What you will do –
Rewrite every line of the entries below as a Markdown table with two columns, Row and Line, numbering the rows and dropping blank lines.
Input material section start
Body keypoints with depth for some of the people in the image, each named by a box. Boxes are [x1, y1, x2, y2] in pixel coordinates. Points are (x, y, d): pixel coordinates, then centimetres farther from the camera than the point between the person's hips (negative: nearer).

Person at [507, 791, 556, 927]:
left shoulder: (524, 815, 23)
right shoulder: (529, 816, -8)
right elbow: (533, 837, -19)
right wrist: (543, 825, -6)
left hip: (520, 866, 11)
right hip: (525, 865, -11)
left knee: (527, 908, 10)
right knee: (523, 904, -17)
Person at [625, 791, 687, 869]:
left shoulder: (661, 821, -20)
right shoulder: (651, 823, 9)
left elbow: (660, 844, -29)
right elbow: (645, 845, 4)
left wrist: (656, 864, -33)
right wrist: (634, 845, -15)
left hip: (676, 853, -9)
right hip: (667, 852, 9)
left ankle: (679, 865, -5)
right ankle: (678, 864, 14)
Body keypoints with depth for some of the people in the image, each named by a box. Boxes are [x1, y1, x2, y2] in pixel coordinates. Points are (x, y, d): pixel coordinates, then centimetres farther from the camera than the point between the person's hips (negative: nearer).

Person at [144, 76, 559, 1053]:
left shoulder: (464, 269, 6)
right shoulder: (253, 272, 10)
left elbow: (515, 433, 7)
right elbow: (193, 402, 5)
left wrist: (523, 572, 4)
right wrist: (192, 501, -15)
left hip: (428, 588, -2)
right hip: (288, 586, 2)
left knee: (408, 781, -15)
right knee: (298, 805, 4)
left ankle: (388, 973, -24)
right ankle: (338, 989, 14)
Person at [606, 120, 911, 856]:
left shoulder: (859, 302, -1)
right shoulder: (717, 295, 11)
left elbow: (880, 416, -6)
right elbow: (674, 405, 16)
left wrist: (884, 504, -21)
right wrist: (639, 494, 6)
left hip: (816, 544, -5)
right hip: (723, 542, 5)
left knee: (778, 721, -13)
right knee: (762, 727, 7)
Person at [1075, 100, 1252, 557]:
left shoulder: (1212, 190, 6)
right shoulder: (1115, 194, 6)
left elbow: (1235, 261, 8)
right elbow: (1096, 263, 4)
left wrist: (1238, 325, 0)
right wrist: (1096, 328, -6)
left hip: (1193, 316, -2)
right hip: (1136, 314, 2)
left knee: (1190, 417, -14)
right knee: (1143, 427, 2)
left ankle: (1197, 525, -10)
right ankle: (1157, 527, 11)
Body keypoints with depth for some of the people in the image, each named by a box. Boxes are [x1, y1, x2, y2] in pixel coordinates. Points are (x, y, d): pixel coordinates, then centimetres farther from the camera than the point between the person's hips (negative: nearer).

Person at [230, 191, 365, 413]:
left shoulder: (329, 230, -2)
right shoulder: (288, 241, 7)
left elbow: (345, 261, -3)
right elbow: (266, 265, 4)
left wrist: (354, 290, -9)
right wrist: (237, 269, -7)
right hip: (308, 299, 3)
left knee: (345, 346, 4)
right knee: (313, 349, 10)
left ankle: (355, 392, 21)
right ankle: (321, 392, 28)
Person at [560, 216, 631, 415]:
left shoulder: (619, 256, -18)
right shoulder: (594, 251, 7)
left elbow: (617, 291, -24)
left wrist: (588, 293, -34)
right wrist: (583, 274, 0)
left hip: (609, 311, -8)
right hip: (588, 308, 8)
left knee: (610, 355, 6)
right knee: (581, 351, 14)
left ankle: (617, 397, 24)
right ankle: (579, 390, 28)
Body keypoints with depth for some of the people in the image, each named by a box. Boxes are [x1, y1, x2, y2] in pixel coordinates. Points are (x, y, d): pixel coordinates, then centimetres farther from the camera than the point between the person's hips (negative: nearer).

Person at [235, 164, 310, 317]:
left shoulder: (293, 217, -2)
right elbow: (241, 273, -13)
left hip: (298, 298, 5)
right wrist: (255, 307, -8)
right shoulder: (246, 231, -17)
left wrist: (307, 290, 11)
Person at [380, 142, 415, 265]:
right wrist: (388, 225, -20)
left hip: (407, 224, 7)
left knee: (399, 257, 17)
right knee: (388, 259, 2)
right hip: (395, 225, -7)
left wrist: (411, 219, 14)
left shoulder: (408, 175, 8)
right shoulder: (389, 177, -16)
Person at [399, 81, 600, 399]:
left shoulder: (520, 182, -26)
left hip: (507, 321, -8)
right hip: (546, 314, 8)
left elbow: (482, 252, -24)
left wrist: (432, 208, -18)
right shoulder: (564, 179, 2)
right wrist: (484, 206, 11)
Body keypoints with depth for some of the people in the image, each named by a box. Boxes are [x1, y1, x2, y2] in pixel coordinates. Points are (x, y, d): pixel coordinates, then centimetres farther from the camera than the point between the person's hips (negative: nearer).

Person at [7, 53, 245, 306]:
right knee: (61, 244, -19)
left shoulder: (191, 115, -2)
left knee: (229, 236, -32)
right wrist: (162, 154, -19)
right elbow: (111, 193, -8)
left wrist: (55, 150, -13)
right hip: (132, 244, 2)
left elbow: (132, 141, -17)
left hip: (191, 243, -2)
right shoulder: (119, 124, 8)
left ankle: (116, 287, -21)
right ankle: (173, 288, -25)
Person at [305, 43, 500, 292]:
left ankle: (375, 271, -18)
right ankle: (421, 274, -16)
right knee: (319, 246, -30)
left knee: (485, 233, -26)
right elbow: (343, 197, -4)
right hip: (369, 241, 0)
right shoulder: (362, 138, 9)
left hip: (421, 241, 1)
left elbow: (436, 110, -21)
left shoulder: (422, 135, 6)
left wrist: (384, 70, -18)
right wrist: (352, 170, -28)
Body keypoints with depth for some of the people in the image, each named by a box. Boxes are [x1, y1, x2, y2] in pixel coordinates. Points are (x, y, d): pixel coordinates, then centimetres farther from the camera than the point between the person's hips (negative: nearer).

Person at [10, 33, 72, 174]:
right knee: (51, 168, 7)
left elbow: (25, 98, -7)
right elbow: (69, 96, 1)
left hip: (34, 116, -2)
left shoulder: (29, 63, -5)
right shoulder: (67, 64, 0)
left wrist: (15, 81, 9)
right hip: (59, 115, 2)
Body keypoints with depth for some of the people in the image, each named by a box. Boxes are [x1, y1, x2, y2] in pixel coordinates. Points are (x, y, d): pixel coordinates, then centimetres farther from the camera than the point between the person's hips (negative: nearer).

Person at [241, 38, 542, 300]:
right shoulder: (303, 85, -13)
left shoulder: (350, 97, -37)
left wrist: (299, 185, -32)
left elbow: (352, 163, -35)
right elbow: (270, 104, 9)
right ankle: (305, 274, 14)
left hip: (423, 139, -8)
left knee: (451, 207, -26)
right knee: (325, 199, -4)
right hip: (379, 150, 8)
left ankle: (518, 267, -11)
Input material section end
Exercise response –
| Row | Line |
|---|---|
| 1 | Body keypoints with depth for some of the people in the image, each named by a box. Boxes are [x1, y1, x2, y2] in pixel coordinates. Points are (x, y, d): pixel coordinates, then centimetres farther from the camera than the point between the person's hips (negative: nearer). |
| 2 | Person at [507, 791, 556, 927]: |
| 3 | left shoulder: (524, 815, 23) |
| 4 | right shoulder: (529, 816, -8) |
| 5 | right elbow: (533, 837, -19) |
| 6 | right wrist: (543, 825, -6) |
| 7 | left hip: (520, 866, 11) |
| 8 | right hip: (525, 865, -11) |
| 9 | left knee: (527, 908, 10) |
| 10 | right knee: (523, 904, -17) |
| 11 | Person at [625, 791, 687, 869]: |
| 12 | left shoulder: (661, 821, -20) |
| 13 | right shoulder: (651, 823, 9) |
| 14 | left elbow: (660, 844, -29) |
| 15 | right elbow: (645, 845, 4) |
| 16 | left wrist: (656, 864, -33) |
| 17 | right wrist: (634, 845, -15) |
| 18 | left hip: (676, 853, -9) |
| 19 | right hip: (667, 852, 9) |
| 20 | left ankle: (679, 865, -5) |
| 21 | right ankle: (678, 864, 14) |
| 22 | Body keypoints with depth for some of the people in the image, each named by a box. Boxes are [x1, y1, x2, y2] in pixel coordinates. Points are (x, y, d): pixel coordinates, then centimetres farther from the camera than the point between the person's hips (negative: nearer). |
| 23 | Person at [144, 76, 559, 1053]: |
| 24 | left shoulder: (464, 269, 6) |
| 25 | right shoulder: (253, 272, 10) |
| 26 | left elbow: (515, 433, 7) |
| 27 | right elbow: (193, 402, 5) |
| 28 | left wrist: (523, 572, 4) |
| 29 | right wrist: (192, 501, -15) |
| 30 | left hip: (428, 588, -2) |
| 31 | right hip: (288, 586, 2) |
| 32 | left knee: (408, 781, -15) |
| 33 | right knee: (298, 805, 4) |
| 34 | left ankle: (388, 973, -24) |
| 35 | right ankle: (338, 989, 14) |
| 36 | Person at [606, 120, 911, 856]: |
| 37 | left shoulder: (859, 302, -1) |
| 38 | right shoulder: (717, 295, 11) |
| 39 | left elbow: (880, 416, -6) |
| 40 | right elbow: (674, 405, 16) |
| 41 | left wrist: (884, 504, -21) |
| 42 | right wrist: (639, 494, 6) |
| 43 | left hip: (816, 544, -5) |
| 44 | right hip: (723, 542, 5) |
| 45 | left knee: (778, 721, -13) |
| 46 | right knee: (762, 727, 7) |
| 47 | Person at [1075, 100, 1252, 557]: |
| 48 | left shoulder: (1212, 190, 6) |
| 49 | right shoulder: (1115, 194, 6) |
| 50 | left elbow: (1235, 261, 8) |
| 51 | right elbow: (1096, 263, 4) |
| 52 | left wrist: (1238, 325, 0) |
| 53 | right wrist: (1096, 328, -6) |
| 54 | left hip: (1193, 316, -2) |
| 55 | right hip: (1136, 314, 2) |
| 56 | left knee: (1190, 417, -14) |
| 57 | right knee: (1143, 427, 2) |
| 58 | left ankle: (1197, 525, -10) |
| 59 | right ankle: (1157, 527, 11) |
| 60 | Body keypoints with depth for some of the people in the image, each named by a box. Boxes are [x1, y1, x2, y2] in pixel coordinates. Points are (x, y, d): pixel coordinates, then centimetres farther from the camera than the point between the person's hips (negative: nearer). |
| 61 | Person at [230, 191, 365, 413]: |
| 62 | left shoulder: (329, 230, -2) |
| 63 | right shoulder: (288, 241, 7) |
| 64 | left elbow: (345, 261, -3) |
| 65 | right elbow: (266, 265, 4) |
| 66 | left wrist: (354, 290, -9) |
| 67 | right wrist: (237, 269, -7) |
| 68 | right hip: (308, 299, 3) |
| 69 | left knee: (345, 346, 4) |
| 70 | right knee: (313, 349, 10) |
| 71 | left ankle: (355, 392, 21) |
| 72 | right ankle: (321, 392, 28) |
| 73 | Person at [560, 216, 631, 415]: |
| 74 | left shoulder: (619, 256, -18) |
| 75 | right shoulder: (594, 251, 7) |
| 76 | left elbow: (617, 291, -24) |
| 77 | left wrist: (588, 293, -34) |
| 78 | right wrist: (583, 274, 0) |
| 79 | left hip: (609, 311, -8) |
| 80 | right hip: (588, 308, 8) |
| 81 | left knee: (610, 355, 6) |
| 82 | right knee: (581, 351, 14) |
| 83 | left ankle: (617, 397, 24) |
| 84 | right ankle: (579, 390, 28) |
| 85 | Body keypoints with depth for some of the people in the image, each named by a box. Boxes are [x1, y1, x2, y2] in pixel coordinates. Points are (x, y, d): pixel coordinates, then centimetres farther from the camera than the point between the person's hips (negative: nearer). |
| 86 | Person at [235, 164, 310, 317]: |
| 87 | left shoulder: (293, 217, -2) |
| 88 | right elbow: (241, 273, -13) |
| 89 | left hip: (298, 298, 5) |
| 90 | right wrist: (255, 307, -8) |
| 91 | right shoulder: (246, 231, -17) |
| 92 | left wrist: (307, 290, 11) |
| 93 | Person at [380, 142, 415, 265]: |
| 94 | right wrist: (388, 225, -20) |
| 95 | left hip: (407, 224, 7) |
| 96 | left knee: (399, 257, 17) |
| 97 | right knee: (388, 259, 2) |
| 98 | right hip: (395, 225, -7) |
| 99 | left wrist: (411, 219, 14) |
| 100 | left shoulder: (408, 175, 8) |
| 101 | right shoulder: (389, 177, -16) |
| 102 | Person at [399, 81, 600, 399]: |
| 103 | left shoulder: (520, 182, -26) |
| 104 | left hip: (507, 321, -8) |
| 105 | right hip: (546, 314, 8) |
| 106 | left elbow: (482, 252, -24) |
| 107 | left wrist: (432, 208, -18) |
| 108 | right shoulder: (564, 179, 2) |
| 109 | right wrist: (484, 206, 11) |
| 110 | Body keypoints with depth for some of the people in the image, each named by a box. Boxes are [x1, y1, x2, y2] in pixel coordinates. Points are (x, y, d): pixel coordinates, then centimetres farther from the camera than the point between the person's hips (negative: nearer). |
| 111 | Person at [7, 53, 245, 306]: |
| 112 | right knee: (61, 244, -19) |
| 113 | left shoulder: (191, 115, -2) |
| 114 | left knee: (229, 236, -32) |
| 115 | right wrist: (162, 154, -19) |
| 116 | right elbow: (111, 193, -8) |
| 117 | left wrist: (55, 150, -13) |
| 118 | right hip: (132, 244, 2) |
| 119 | left elbow: (132, 141, -17) |
| 120 | left hip: (191, 243, -2) |
| 121 | right shoulder: (119, 124, 8) |
| 122 | left ankle: (116, 287, -21) |
| 123 | right ankle: (173, 288, -25) |
| 124 | Person at [305, 43, 500, 292]: |
| 125 | left ankle: (375, 271, -18) |
| 126 | right ankle: (421, 274, -16) |
| 127 | right knee: (319, 246, -30) |
| 128 | left knee: (485, 233, -26) |
| 129 | right elbow: (343, 197, -4) |
| 130 | right hip: (369, 241, 0) |
| 131 | right shoulder: (362, 138, 9) |
| 132 | left hip: (421, 241, 1) |
| 133 | left elbow: (436, 110, -21) |
| 134 | left shoulder: (422, 135, 6) |
| 135 | left wrist: (384, 70, -18) |
| 136 | right wrist: (352, 170, -28) |
| 137 | Body keypoints with depth for some of the people in the image, each named by a box. Boxes are [x1, y1, x2, y2] in pixel coordinates. Points are (x, y, d): pixel coordinates, then centimetres farther from the camera than the point between the person's hips (negative: nearer). |
| 138 | Person at [10, 33, 72, 174]: |
| 139 | right knee: (51, 168, 7) |
| 140 | left elbow: (25, 98, -7) |
| 141 | right elbow: (69, 96, 1) |
| 142 | left hip: (34, 116, -2) |
| 143 | left shoulder: (29, 63, -5) |
| 144 | right shoulder: (67, 64, 0) |
| 145 | left wrist: (15, 81, 9) |
| 146 | right hip: (59, 115, 2) |
| 147 | Body keypoints with depth for some of the people in the image, each named by a box. Boxes are [x1, y1, x2, y2] in pixel coordinates. Points are (x, y, d): pixel coordinates, then centimetres farther from the camera than the point between the person's hips (negative: nearer). |
| 148 | Person at [241, 38, 542, 300]: |
| 149 | right shoulder: (303, 85, -13) |
| 150 | left shoulder: (350, 97, -37) |
| 151 | left wrist: (299, 185, -32) |
| 152 | left elbow: (352, 163, -35) |
| 153 | right elbow: (270, 104, 9) |
| 154 | right ankle: (305, 274, 14) |
| 155 | left hip: (423, 139, -8) |
| 156 | left knee: (451, 207, -26) |
| 157 | right knee: (325, 199, -4) |
| 158 | right hip: (379, 150, 8) |
| 159 | left ankle: (518, 267, -11) |